An appraisal of Hulu’s assets and liabilities as of Sept. 30 of this year will be conducted as part of the deal, well over four years after the two sides first struck the agreement in May 2019, when Hulu was worth $27.5 billion. At the time, Disney agreed to Comcast’s put option to force Disney to buy it out in exchange for full operational control over Hulu.

Presumably the streaming service, Disney’s only profitable direct-to-consumer offering, has appreciated since then. That means Comcast CEO Brian Roberts will be looking to crystallize these gains in book value for his own shareholders.

“While the timing of the appraisal process is uncertain, we anticipate it should be completed during the 2024 calendar year,” Disney said in a statement on Wednesday.

Disney does not quantify Hulu’s financial contribution to its bottom line, but its fiscal third quarter results show it generated $12.39 in monthly revenue per user thanks to its proven ability to raise money via ads. By comparison, loss-making Disney+, which only recently introduced an ad-tier, only made $7.31 in such monthly revenue per paid subscriber domestically. The two roughly have the same amount of U.S. subscribers at 44 million and 46 million, respectively. 

Disney's troubles range from studios to streaming

The Hulu transaction comes at a challenging moment for Iger, who is fast approaching the one-year anniversary of his sudden return after successor Bob Chapek was ousted late last November.

Disney’s linear TV business is suffering a steady decline in profitability as ad dollars seep away from cable and free-to-air programming channels.

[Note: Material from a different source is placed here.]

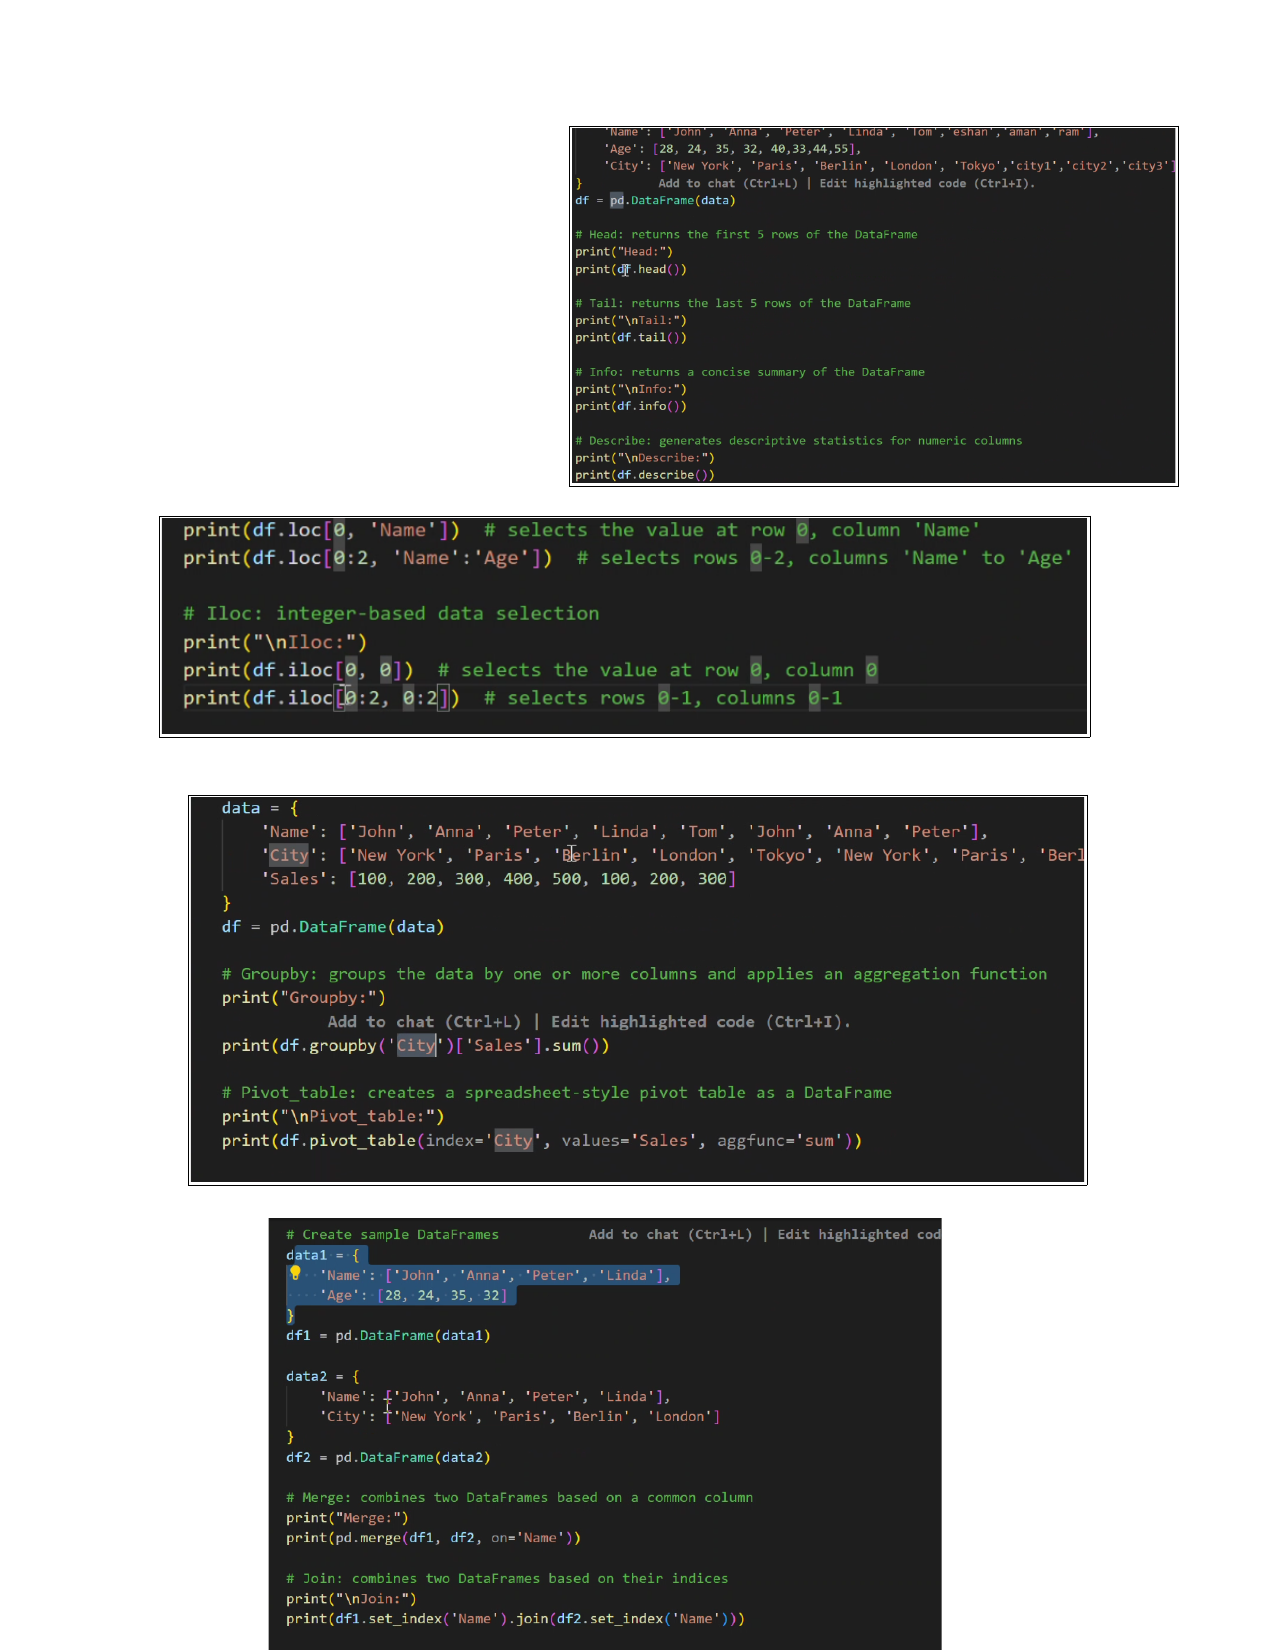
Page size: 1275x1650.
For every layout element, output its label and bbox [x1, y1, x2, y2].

Iger’s answer has been to invest in on-demand streaming, but Disney+ remains half a billion in the red on a quarterly basis due to high production budgets for exclusive films and series.

Meanwhile his studio assets including Disney Animation, Pixar and Lucasfilm have lately produced one flop after the other with critics bemoaning lazy storytelling that focuses too heavily on retreading old ground using gender and race-swapped characters. 

A live-action remake of the animated classic that first put century-old Disney on the map, Snow White and the Seven Dwarfs, has been dogged by controversy over its star, Rachel Zegler, and now got pushed back a full year to March 2025 in the hopes moviegoers might forget.

While satire show South Park merely “skewered” Iger’s alleged pandering, other rivals have swooped in to capture the current zeitgeist. 

NBCUniversal’s nostalgic romp The Super Mario Bros. Movie and Sony’s animated Spider-Man sequel centered around its original black character, Miles Morales, have soaked up demand for family-oriented fare this year, leaving Disney’s race-swapped remake of The Little Mermaid to trail in their wake.

Even Marvel Studios, long reliable for churning out billion-dollar blockbusters, finds itself in the midst of its first genuine crisis as the fifth phase of the Marvel Cinematic Universe looks to be its weakest yet. 

The latest MCU installment, The Marvels, is expected to earn no more than $189 million domestically, less than half of its predecessor, Captain Marvel, which teed up Phase 3’s Avengers: Endgame. Now a Variety expose revealed studio boss Kevin Feige is considering bringing back beloved characters like Iron Man after their purported replacements, such as Iron Heart, landed with a thud.

Disney’s own activist investor, Nelson Peltz, will likely have a lot to say to the board about the Hulu deal and many more issues privately, when Iger unveils his fiscal fourth quarter results next Wednesday.